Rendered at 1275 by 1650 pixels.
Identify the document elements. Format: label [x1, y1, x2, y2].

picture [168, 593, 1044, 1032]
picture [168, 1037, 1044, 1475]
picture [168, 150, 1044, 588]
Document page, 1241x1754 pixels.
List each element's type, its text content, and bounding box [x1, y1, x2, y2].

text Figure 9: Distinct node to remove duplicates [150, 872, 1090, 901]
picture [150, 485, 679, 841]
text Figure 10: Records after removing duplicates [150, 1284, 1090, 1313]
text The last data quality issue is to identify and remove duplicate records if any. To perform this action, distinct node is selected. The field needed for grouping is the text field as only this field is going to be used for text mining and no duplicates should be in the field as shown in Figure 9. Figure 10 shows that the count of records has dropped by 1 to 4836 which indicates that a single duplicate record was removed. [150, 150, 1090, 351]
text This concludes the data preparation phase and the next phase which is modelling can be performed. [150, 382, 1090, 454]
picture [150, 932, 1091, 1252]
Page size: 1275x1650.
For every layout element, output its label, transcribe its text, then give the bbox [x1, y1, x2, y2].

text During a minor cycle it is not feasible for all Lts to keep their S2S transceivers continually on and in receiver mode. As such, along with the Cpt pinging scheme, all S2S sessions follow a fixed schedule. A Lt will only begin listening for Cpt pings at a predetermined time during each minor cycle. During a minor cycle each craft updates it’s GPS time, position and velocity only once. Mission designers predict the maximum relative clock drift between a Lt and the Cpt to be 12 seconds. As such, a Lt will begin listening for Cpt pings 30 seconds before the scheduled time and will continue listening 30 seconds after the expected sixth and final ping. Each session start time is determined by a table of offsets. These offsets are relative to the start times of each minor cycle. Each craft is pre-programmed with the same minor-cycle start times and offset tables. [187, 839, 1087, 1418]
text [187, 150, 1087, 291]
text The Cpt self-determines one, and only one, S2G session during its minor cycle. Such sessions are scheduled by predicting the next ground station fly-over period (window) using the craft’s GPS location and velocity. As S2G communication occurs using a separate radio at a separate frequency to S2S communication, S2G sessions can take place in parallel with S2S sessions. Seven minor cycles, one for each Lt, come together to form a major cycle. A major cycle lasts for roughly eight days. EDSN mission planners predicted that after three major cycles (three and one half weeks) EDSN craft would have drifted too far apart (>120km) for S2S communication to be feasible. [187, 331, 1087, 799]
== == ==
_PROMPT:_
All of the data should be retyped exactly.

_RESULT:_
Rendered at 1275 by 1650 pixels.
Identify the document elements. Format: label [x1, y1, x2, y2].

picture [168, 593, 1044, 1032]
picture [168, 1037, 1044, 1475]
picture [168, 150, 1044, 588]
Document page, 1241x1754 pixels.
List each element's type, its text content, and bounding box [x1, y1, x2, y2].

text Figure 9: Distinct node to remove duplicates [150, 872, 1090, 901]
picture [150, 485, 679, 841]
text Figure 10: Records after removing duplicates [150, 1284, 1090, 1313]
text The last data quality issue is to identify and remove duplicate records if any. To perform this action, distinct node is selected. The field needed for grouping is the text field as only this field is going to be used for text mining and no duplicates should be in the field as shown in Figure 9. Figure 10 shows that the count of records has dropped by 1 to 4836 which indicates that a single duplicate record was removed. [150, 150, 1090, 351]
text This concludes the data preparation phase and the next phase which is modelling can be performed. [150, 382, 1090, 454]
picture [150, 932, 1091, 1252]
Page size: 1275x1650.
For every layout element, output its label, transcribe its text, then give the bbox [x1, y1, x2, y2].

text During a minor cycle it is not feasible for all Lts to keep their S2S transceivers continually on and in receiver mode. As such, along with the Cpt pinging scheme, all S2S sessions follow a fixed schedule. A Lt will only begin listening for Cpt pings at a predetermined time during each minor cycle. During a minor cycle each craft updates it’s GPS time, position and velocity only once. Mission designers predict the maximum relative clock drift between a Lt and the Cpt to be 12 seconds. As such, a Lt will begin listening for Cpt pings 30 seconds before the scheduled time and will continue listening 30 seconds after the expected sixth and final ping. Each session start time is determined by a table of offsets. These offsets are relative to the start times of each minor cycle. Each craft is pre-programmed with the same minor-cycle start times and offset tables. [187, 839, 1087, 1418]
text [187, 150, 1087, 291]
text The Cpt self-determines one, and only one, S2G session during its minor cycle. Such sessions are scheduled by predicting the next ground station fly-over period (window) using the craft’s GPS location and velocity. As S2G communication occurs using a separate radio at a separate frequency to S2S communication, S2G sessions can take place in parallel with S2S sessions. Seven minor cycles, one for each Lt, come together to form a major cycle. A major cycle lasts for roughly eight days. EDSN mission planners predicted that after three major cycles (three and one half weeks) EDSN craft would have drifted too far apart (>120km) for S2S communication to be feasible. [187, 331, 1087, 799]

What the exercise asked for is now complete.